Ich kenne die Details Ihres Falles nicht. Wenn jemand schreibt, er sei "geknickt", klingt das für mich nach einer unangenehmen Überraschung. Das ist m.E. bei rechtzeitiger Klarheit über die Spruchpraxis des Gerichts vermeidbar.
Aber selbst der beste Anwalt kann nicht alles vorher sehen ... Also, wenn es schlecht läuft, nicht zurück schauen, sondern nach vorn. Also auf die Frage schauen, was jetzt (noch) geht?
Hierbei gilt m.E. grundsätzlich: Wer z.B. in zwei Jahren eh alles abbezahlt hat, dem entgeht voraussichtlich nur der Zinsvorteil, den er hätte, wenn jetzt zinsgünstig umfinanziert werden könnte. (Das ist ggf. gar nicht so wenig, siehe Beispiel unten *)
Wenn aber in zwei Jahren noch nicht alles abbezahlt sein kann, entgeht für die dann verbleibende Restschuld ggf. desweiteren die Möglichkeit, jetzt günstige Zinsen für die Zukunft langfristig festschreiben zu können. Die Fed wird ggf. im Juni eine Zinsanhebung vornehmen, man wird sehen müsse, wann auch hier die Zinsen wieder steigen.
Wer Pech hat, zahlt dann in 2 Jahren wieder einen höheren Zins als jetzt vereinbart werden könnte. Nehmen wir z.B. an, es wären dann noch 18 Jahre nach, ergibt sich z.B. bei einer dann bestehenden Restschuld von z.B. 100.000 EUR je Prozentpunkt, den das Zinsniveau in 2 Jahren höher wäre als heute, ein entgehender Zinsvorteil von ca. 9.000 EUR = ((100.000 + 0)/2 * 1,0% p.a. * 18 Jahre).
Grds. wäre es möglich zu einem Termin in 2 oder 3 Jahren ein Forwarddarlehen abzuschließen, was ggf. einen geringen Forwardaufschlag kostet. Problem ist, dass man dafür ein exaktes Datum braucht, zu dem das Forwarddarlehen bereitsteht. Solange der Rechtsstreit schwebt, ist dieses Datum ungewiss.
Fazit:
Der Vorteil des Widerrufsjokers liegt bei fortlaufenden Verträgen in:
- Zinsersparnis*) bis zum Ende d. aktuellen Zinsbindung (oder 10,5 Jahre nach letzter Auszahlung, wenn das früher ist)
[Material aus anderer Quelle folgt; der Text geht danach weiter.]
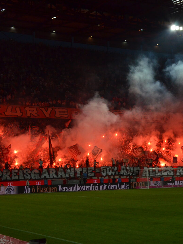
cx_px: 99
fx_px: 529
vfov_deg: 26.0
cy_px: 122
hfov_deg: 19.6
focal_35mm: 75
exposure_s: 1/640
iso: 1600
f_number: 13
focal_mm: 34
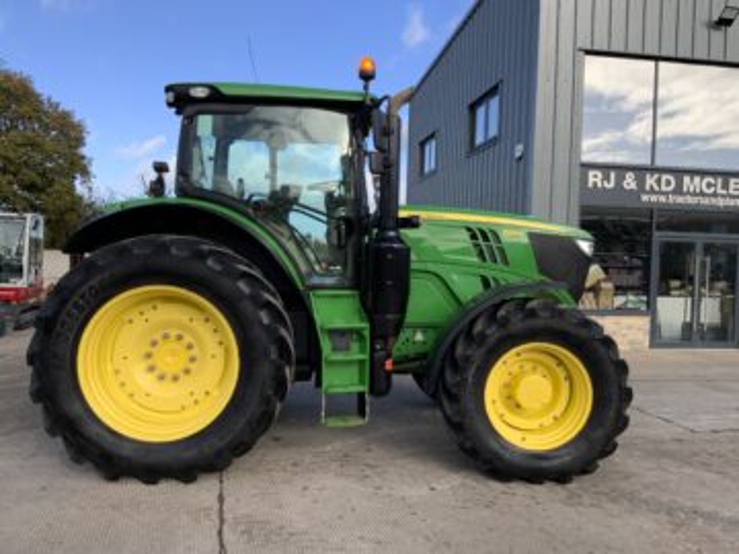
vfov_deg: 48.2
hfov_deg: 61.7
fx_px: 619
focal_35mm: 29
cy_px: 277
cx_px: 370
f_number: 1.8
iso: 16
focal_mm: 3
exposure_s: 1/1144
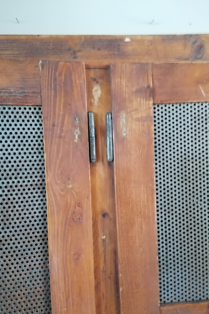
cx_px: 119
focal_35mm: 29
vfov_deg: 63.7
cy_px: 156
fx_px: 253
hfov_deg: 44.9
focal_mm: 4.75
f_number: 1.8
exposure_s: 1/16.7
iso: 1250
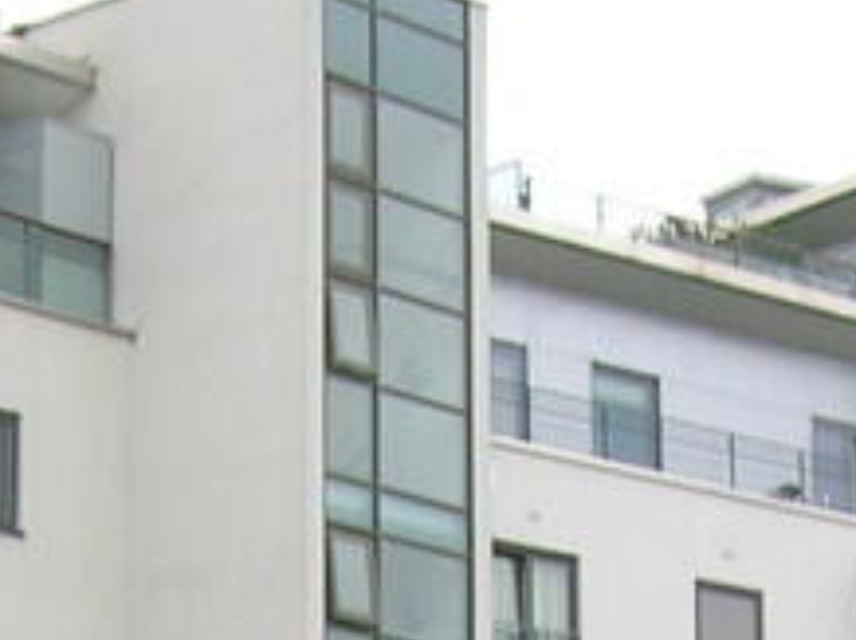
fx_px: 3952
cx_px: 526
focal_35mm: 160
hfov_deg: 12.4
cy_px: 1119
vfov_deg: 8.9
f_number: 4.9
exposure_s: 1/71.6
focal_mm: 5.7
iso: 50
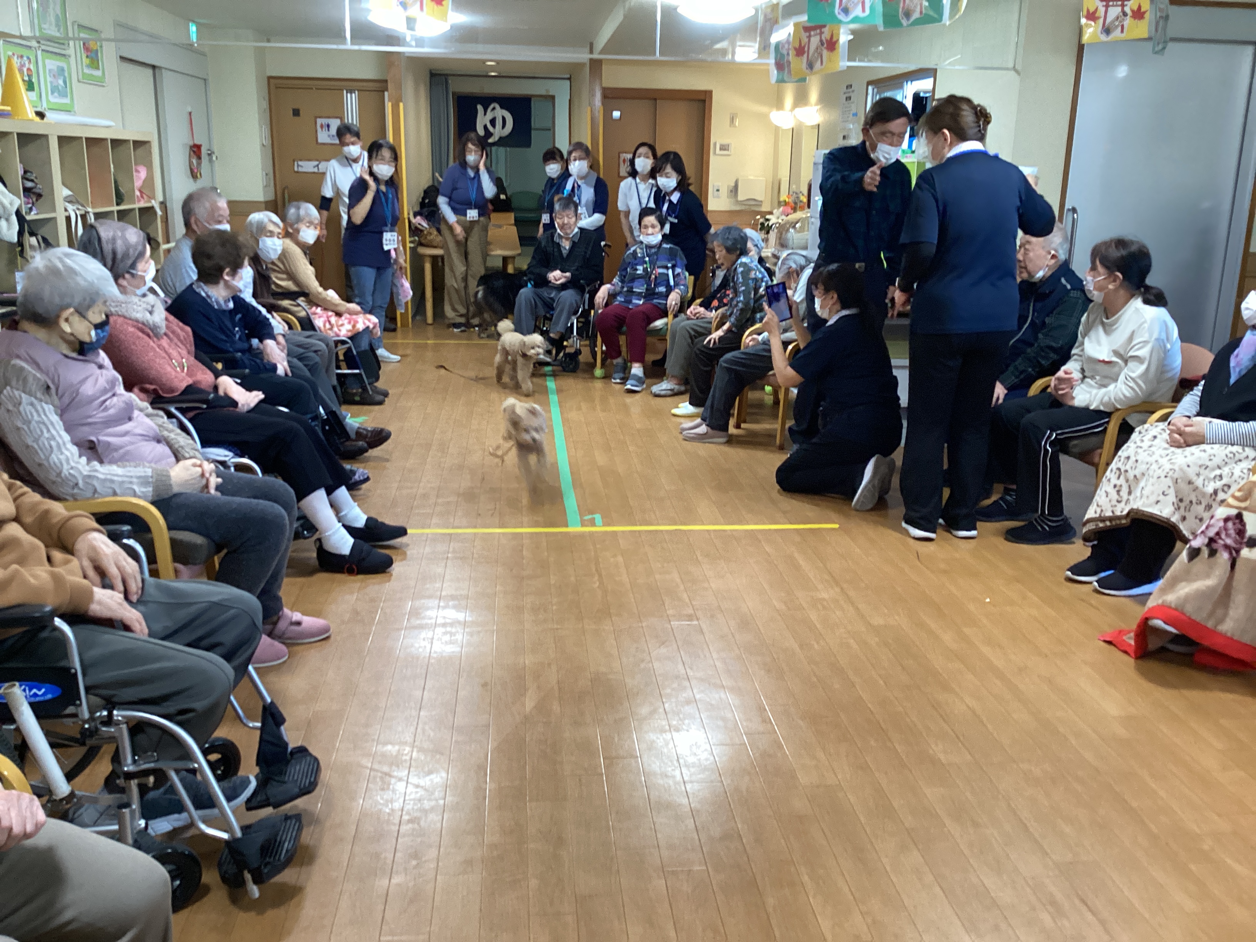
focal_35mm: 31
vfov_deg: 45.4
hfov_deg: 58.4
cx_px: 628
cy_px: 471
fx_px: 1125
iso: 200
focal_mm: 3.3
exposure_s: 1/60
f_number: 2.4
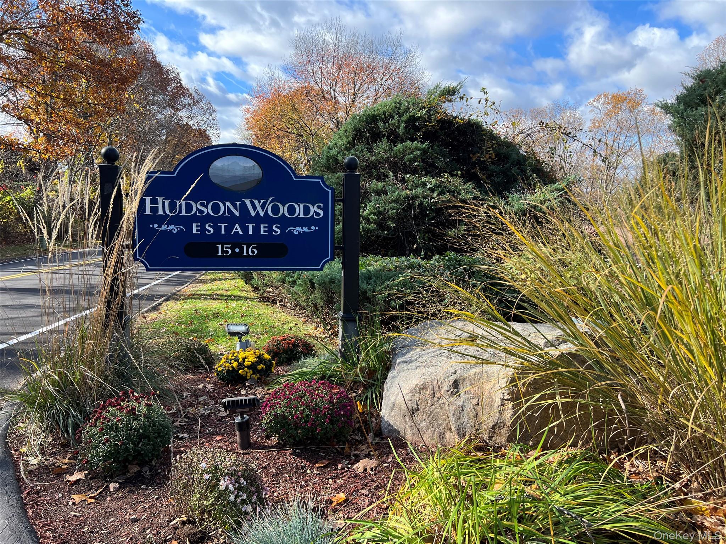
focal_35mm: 26
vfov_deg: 53.1
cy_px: 272
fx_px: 545
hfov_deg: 67.3
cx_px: 363
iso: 50
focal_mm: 5.7
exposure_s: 1/1068
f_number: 1.5
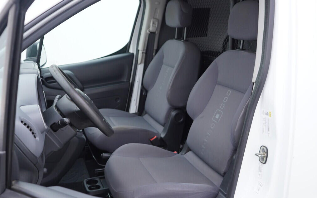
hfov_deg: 52.7
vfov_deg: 34.4
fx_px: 320
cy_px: 97
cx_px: 158
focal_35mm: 37
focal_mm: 24
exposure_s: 1/40
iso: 125
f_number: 3.2
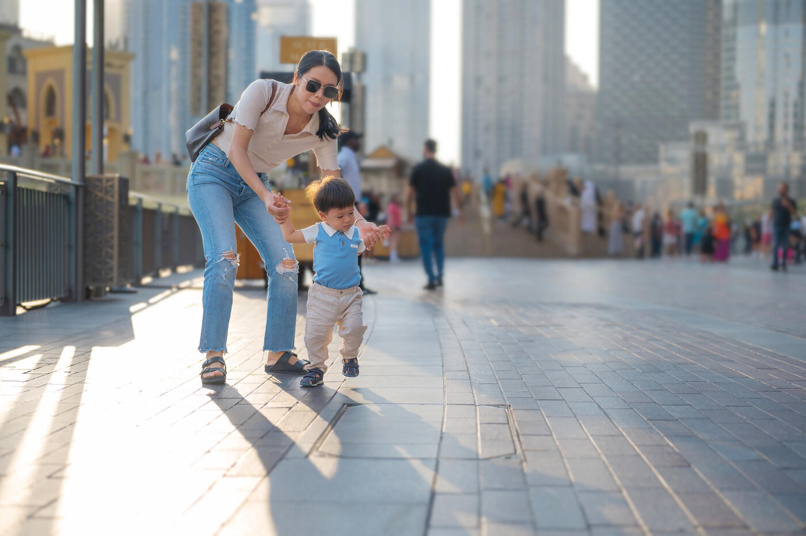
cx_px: 403
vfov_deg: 26.9
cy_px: 268
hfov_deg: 39.6
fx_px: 1118
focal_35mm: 50
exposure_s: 1/1250
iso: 100
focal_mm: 50
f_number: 2.5
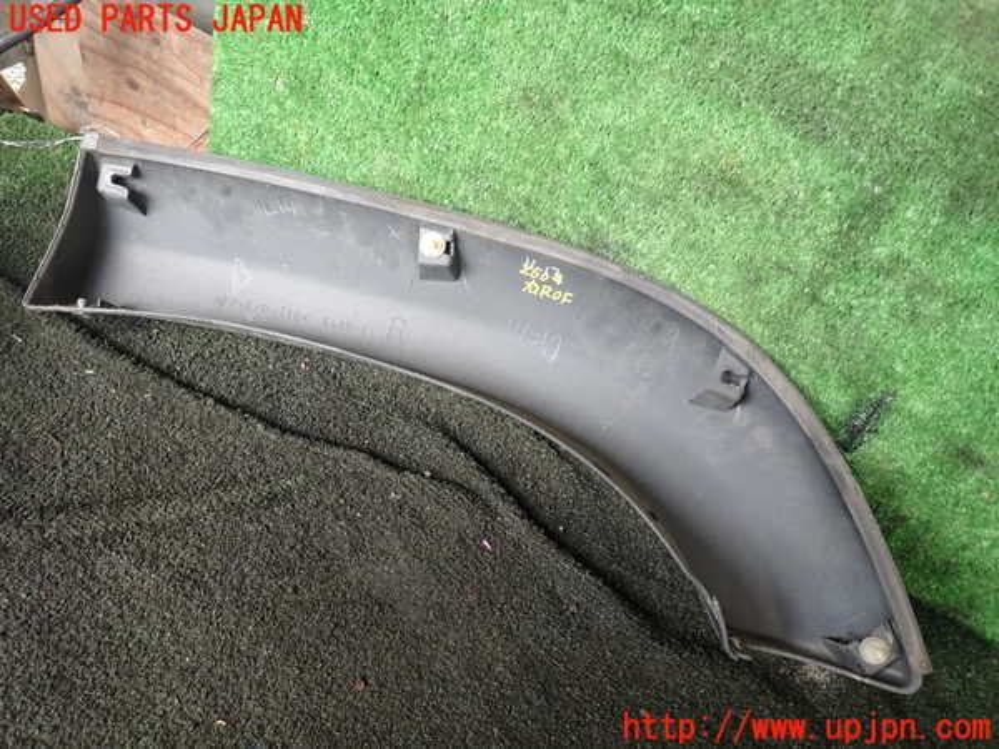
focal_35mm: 25
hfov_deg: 69.4
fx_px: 721
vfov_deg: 54.9
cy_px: 374
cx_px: 500
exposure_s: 1/40
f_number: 2
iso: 200
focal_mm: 4.5
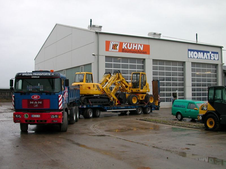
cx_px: 113
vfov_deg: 33.6
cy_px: 84
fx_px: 281
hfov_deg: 43.9
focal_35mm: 43
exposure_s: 1/201
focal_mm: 6.6
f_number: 2.9
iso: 100
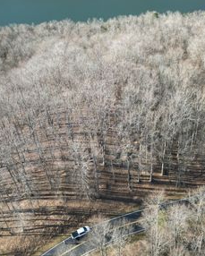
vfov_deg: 44.4
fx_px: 311
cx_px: 134
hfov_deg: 36.2
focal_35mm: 41
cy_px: 94
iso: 100
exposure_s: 1/640
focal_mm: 6.72
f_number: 1.7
- Zinsersparnis ab diesem Zeitpunkt bis zur Volltilgung (was eine Prognose beinhaltet) bzw.
- Planungssicherheit wenn man jetzt - ggf. bis zur Volltilgung - Zinsen (niedrige Zinsen zudem) festschreiben kann
- (der sog. Vorteil d. Rückabwicklung ist m.E. als 'Bonus' zu sehen, nice to have, aber ggf. nicht leicht zu bekommen)
*)Also nochmals konkret zum Zinsvorteil für die Zukunft:
Nehmen wir an, der aktuelle Vertragszins liegt 3,0 Prozentpunkte über dem derzeitigen Marktniveau, geht es für z.B. die 2 Jahre bis zum (ohne Widerruf) frühestmöglichen VFE-freien Ausstieg um rd. 6.000 EUR Zinsvorteil, die ggf. verloren gehen zzgl. z.B. rd. 9.000 EUR für die daran anschließenden z.B. 18 Jahre bis zur Volltilgung.
Diesen z.B. rd. 15.000 EUR wären dann die Summe aus der anteiligen VFE und den eigenen selbst zu zahlenden Kostenanteilen gegenüber zu stellen.
Ich bin immer wieder erstaunt, dass hier seitenweise Diskussionen erfolgen, ohne dass konkrete Zahlen genannt werden zur Zinsersparnis bis frühestmöglichem VFE-freien Ausstieg (kann ziemlich exakt berechnet werden) zzgl. Zinsersparnis für die Restdauer bis Volltilgung (kann nur aufgrund einer Prognose der Zinsentwicklung geschätzt werden, ist m.E. aber eine wichtige Kalkulationsgröße).
Die Frage ist doch nicht, ob man 50% Prozent VFE zahlt oder nicht, sondern ob nach Zahlung von x % VFE 'unterm Strich' noch ein Zinsvorteil für die Zukunft übrig bleibt. Diese Zahlen sollten m.E. ganz am Anfang stehen und schon für die Frage eine Rolle spielen, ob man 'in die Schlacht' zieht und wann es ggf. wirtschaftlich Sinn macht, den Exit zu wählen, sprich 'den Sack zu' und 'Kasse zu machen'.